[[ EXCERPT open ]]
Script for getting model_region-to-iso mapping

Open jkikstra opened this issue 11 months ago • 1 comments

Some time ago, @dc-almeida wrote a script that I adapted a bit, creating and writing out ("region_df.csv") a dataframe that combines each registered region with each set of countries that are defined under it, and creates a list of iso3c for it for more standardized names.

See https://github.com/iiasa/emissions_harmonization_historical/issues/25, and copied here for convenience:

from nomenclature import countries
from nomenclature.definition import DataStructureDefinition
from nomenclature.processor import RegionProcessor
import pandas as pd

# a DSD stores the definitions info for regions, variables, scenarios
dsd = DataStructureDefinition("definitions")

# dsd.region stores a dictionary of <region name>: <RegionCode object>
# a RegionCode object stores the info for a region defined in the YAML files, such as the model (
region_df = pd.DataFrame(
    [(r.name, r.hierarchy, r.countries, r.iso3_codes) for r in dsd.region.values()],
    columns=["name", "hierarchy", "countries", "iso3"]
)
# fill currently empty iso3 column
# Function to fetch ISO3 codes
def get_iso3_list(country_list):
    if not country_list:
        return None
    iso3_list = []
    for country in country_list:
        try:
            iso3 = countries.get(name=country)
            if iso3:
                iso3_list.append(iso3.alpha_3)
            else:
                iso3_list.append(None)  # If no match found
        except Exception:
            iso3_list.append(None)
    return iso3_list
# fill the iso3 column
region_df["iso3"] = region_df["countries"].apply(get_iso3_list)


# the RegionProcessor creates the mappings object
# the mappings are defined at the model level in a RegionAggregationMapping object
# each RAM contains, among other things, the list of "common regions" (regions resulting
# from aggregation) and their constituents
rp = RegionProcessor.from_directory("mappings", dsd)
rows = []
for ram in rp.mappings.values():
    rows.extend(
        [
            (
                ram.model,
                common_region.name,
                [ram.rename_mapping[nr] for nr in common_region.constituent_regions],
            )
            for common_region in ram.common_regions
        ]
    )
mappings_df = pd.DataFrame(
    rows,
    columns=["model(s)", "common_region", "constituent_regions"],
)


region_df.to_csv("region_df.csv")
mappings_df.to_csv("mappings_df.csv")

We're using this in a different package, and are currently thinking to put it there and make it point to someone's local installation.

However, maybe it is worth to have "user scripts" that create files based on this package for easy use elsewhere? So maybe you want to host this code yourself, and allow users to simply run the script?

Jan 16 '25 12:01 jkikstra

See also related issue on nomenclature; https://github.com/IAMconsortium/nomenclature/issues/403

Jan 23 '25 13:01 jkikstra
[[ EXCERPT closed ]]
[[ EXCERPTED DATA open ]]
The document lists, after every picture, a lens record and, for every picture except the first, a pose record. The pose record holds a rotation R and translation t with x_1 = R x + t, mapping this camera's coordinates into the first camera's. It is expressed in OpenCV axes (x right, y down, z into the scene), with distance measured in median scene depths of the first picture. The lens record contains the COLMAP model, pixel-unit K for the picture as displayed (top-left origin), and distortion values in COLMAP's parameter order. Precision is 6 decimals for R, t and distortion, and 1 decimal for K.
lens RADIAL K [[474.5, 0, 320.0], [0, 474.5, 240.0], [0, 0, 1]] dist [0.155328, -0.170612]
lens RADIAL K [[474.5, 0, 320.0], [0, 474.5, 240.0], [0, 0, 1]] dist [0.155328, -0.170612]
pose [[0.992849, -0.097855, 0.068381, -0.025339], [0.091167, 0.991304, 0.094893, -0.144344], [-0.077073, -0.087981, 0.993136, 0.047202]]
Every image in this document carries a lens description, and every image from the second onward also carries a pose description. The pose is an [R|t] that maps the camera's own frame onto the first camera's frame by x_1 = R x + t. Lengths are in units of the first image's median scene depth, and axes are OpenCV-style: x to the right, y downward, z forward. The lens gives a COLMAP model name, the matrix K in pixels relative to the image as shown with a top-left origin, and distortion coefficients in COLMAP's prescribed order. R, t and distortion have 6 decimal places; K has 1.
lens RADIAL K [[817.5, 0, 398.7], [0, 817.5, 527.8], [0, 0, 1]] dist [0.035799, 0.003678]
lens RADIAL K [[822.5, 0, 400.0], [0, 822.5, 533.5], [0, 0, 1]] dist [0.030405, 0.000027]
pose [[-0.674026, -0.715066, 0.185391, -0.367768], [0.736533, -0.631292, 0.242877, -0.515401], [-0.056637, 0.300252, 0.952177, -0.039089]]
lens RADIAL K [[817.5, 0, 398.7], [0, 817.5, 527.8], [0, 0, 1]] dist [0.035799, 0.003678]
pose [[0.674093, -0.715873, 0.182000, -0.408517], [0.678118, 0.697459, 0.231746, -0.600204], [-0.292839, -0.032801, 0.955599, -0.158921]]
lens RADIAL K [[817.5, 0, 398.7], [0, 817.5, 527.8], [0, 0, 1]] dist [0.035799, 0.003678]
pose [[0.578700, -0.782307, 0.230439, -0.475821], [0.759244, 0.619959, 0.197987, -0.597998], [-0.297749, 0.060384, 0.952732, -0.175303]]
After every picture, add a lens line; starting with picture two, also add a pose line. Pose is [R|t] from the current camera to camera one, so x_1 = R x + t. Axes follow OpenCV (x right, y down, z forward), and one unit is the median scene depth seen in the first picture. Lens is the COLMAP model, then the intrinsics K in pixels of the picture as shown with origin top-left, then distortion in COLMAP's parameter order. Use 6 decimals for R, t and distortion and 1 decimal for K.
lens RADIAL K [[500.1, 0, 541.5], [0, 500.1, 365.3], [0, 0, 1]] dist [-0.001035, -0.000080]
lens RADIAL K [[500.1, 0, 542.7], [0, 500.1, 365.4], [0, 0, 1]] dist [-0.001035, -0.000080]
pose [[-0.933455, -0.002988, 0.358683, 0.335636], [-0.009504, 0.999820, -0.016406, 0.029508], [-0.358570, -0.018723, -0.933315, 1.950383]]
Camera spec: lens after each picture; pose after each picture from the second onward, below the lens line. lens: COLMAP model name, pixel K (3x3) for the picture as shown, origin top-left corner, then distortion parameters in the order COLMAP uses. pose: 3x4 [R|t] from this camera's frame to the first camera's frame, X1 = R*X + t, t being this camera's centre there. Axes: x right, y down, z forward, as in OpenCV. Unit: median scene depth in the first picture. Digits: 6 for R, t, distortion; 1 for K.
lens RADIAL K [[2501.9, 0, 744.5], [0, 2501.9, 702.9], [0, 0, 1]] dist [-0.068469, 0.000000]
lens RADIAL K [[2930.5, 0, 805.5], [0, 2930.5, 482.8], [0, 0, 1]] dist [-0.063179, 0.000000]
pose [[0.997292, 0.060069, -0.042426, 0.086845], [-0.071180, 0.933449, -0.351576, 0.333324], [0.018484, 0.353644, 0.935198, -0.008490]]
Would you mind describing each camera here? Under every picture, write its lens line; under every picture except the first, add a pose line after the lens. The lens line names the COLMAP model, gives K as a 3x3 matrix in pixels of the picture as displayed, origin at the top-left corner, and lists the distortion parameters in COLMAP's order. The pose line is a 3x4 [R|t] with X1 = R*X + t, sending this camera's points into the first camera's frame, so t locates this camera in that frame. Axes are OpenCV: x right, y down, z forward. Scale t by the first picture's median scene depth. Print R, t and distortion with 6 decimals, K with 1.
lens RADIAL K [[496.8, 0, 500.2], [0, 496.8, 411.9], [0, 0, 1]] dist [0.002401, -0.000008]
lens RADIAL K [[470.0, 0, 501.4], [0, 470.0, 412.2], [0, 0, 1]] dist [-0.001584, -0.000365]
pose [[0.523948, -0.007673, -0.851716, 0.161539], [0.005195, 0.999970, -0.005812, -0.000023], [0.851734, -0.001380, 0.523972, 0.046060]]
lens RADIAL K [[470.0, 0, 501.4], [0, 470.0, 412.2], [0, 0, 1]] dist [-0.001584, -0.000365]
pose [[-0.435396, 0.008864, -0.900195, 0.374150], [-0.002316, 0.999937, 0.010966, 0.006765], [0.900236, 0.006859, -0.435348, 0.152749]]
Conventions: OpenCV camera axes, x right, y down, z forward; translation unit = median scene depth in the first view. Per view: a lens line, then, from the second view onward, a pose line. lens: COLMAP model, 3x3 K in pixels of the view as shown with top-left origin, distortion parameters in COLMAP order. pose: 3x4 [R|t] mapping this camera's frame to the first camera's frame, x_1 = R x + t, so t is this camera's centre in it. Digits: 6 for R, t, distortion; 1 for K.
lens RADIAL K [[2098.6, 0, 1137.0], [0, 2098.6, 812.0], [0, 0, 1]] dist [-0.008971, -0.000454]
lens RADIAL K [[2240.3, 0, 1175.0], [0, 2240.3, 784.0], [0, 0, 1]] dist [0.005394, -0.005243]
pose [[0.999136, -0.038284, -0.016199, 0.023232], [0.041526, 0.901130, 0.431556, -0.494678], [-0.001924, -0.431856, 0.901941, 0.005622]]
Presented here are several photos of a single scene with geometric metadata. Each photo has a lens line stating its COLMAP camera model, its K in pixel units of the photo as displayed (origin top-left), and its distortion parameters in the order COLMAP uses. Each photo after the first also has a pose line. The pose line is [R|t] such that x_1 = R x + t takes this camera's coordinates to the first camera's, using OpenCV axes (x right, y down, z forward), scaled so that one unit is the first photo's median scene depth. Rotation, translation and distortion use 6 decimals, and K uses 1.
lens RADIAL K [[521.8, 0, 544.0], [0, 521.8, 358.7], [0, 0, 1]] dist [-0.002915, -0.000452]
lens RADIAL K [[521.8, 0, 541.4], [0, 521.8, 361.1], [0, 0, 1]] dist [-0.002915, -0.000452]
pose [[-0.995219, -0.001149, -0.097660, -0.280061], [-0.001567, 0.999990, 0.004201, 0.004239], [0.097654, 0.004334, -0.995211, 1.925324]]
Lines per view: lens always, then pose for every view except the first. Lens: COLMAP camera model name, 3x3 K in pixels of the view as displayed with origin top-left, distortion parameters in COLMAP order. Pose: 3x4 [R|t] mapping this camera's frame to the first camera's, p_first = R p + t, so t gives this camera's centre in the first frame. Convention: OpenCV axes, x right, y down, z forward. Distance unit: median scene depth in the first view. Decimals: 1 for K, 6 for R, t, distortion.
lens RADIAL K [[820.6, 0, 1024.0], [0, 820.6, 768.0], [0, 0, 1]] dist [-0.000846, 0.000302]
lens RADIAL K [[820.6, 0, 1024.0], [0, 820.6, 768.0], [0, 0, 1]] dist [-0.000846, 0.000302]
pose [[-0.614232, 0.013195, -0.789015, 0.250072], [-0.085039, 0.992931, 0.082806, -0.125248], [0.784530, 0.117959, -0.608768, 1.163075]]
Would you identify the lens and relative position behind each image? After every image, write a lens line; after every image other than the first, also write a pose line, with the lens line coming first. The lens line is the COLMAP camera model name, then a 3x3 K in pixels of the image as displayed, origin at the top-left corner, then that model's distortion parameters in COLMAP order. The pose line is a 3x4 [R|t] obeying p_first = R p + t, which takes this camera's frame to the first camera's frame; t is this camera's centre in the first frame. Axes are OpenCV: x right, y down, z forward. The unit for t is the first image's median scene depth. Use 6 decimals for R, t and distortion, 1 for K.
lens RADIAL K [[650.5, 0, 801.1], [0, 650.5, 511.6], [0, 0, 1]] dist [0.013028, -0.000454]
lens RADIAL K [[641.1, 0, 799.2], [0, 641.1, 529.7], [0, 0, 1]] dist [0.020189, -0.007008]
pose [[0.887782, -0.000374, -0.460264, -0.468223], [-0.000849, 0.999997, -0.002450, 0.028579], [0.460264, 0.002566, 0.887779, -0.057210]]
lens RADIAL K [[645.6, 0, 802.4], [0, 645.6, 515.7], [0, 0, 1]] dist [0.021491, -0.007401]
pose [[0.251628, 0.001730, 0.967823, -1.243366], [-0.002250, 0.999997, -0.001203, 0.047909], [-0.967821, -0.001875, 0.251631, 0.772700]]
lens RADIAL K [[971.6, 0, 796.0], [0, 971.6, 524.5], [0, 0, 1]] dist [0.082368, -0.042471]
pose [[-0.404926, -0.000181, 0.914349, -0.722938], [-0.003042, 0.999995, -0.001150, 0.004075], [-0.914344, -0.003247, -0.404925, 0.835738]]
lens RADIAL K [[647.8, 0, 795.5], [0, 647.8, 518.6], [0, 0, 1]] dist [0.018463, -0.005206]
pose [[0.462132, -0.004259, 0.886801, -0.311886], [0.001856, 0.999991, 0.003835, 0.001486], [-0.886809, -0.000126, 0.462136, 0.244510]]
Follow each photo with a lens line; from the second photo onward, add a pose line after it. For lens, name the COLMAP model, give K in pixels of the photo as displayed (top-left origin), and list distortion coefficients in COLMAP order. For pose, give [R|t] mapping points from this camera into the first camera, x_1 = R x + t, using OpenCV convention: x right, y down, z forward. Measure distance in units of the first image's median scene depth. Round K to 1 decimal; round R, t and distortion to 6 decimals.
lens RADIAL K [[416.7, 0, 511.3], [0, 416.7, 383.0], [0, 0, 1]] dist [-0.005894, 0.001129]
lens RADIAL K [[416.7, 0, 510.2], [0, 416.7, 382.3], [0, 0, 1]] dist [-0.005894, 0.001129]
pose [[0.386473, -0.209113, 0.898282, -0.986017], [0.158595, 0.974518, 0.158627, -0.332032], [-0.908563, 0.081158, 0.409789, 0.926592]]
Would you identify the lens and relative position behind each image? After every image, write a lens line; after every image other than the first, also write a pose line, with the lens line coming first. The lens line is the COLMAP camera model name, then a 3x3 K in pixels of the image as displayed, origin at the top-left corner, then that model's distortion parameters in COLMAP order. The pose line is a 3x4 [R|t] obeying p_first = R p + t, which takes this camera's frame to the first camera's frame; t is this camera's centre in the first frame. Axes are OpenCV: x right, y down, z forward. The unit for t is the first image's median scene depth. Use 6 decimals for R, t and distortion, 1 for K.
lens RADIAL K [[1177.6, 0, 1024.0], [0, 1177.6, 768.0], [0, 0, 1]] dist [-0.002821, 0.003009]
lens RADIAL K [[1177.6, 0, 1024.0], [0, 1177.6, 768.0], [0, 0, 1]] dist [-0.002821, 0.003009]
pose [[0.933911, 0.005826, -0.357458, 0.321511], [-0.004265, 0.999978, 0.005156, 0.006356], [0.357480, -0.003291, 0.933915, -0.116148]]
[[ EXCERPTED DATA closed ]]
■ WHAT TO WORK ON
1 – Duplicate the issue text, everything from "# fill currently" down to "iso3 = countries.get(name=country)".
2 – Answer these questions about the issue:
(a) Under what file name is the dataframe of registered regions written out?
(b) What are the three column names of mappings_df?
(c) What is the number of the related nomenclature issue mentioned at the end?
The lines are not needed here.

■ RESULTS FOR THE EXERCISE
1 –
# fill currently empty iso3 column
# Function to fetch ISO3 codes
def get_iso3_list(country_list):
    if not country_list:
        return None
    iso3_list = []
    for country in country_list:
        try:
            iso3 = countries.get(name=country)

2 –
(a) region_df.csv
(b) "model(s)", "common_region" and "constituent_regions"
(c) 403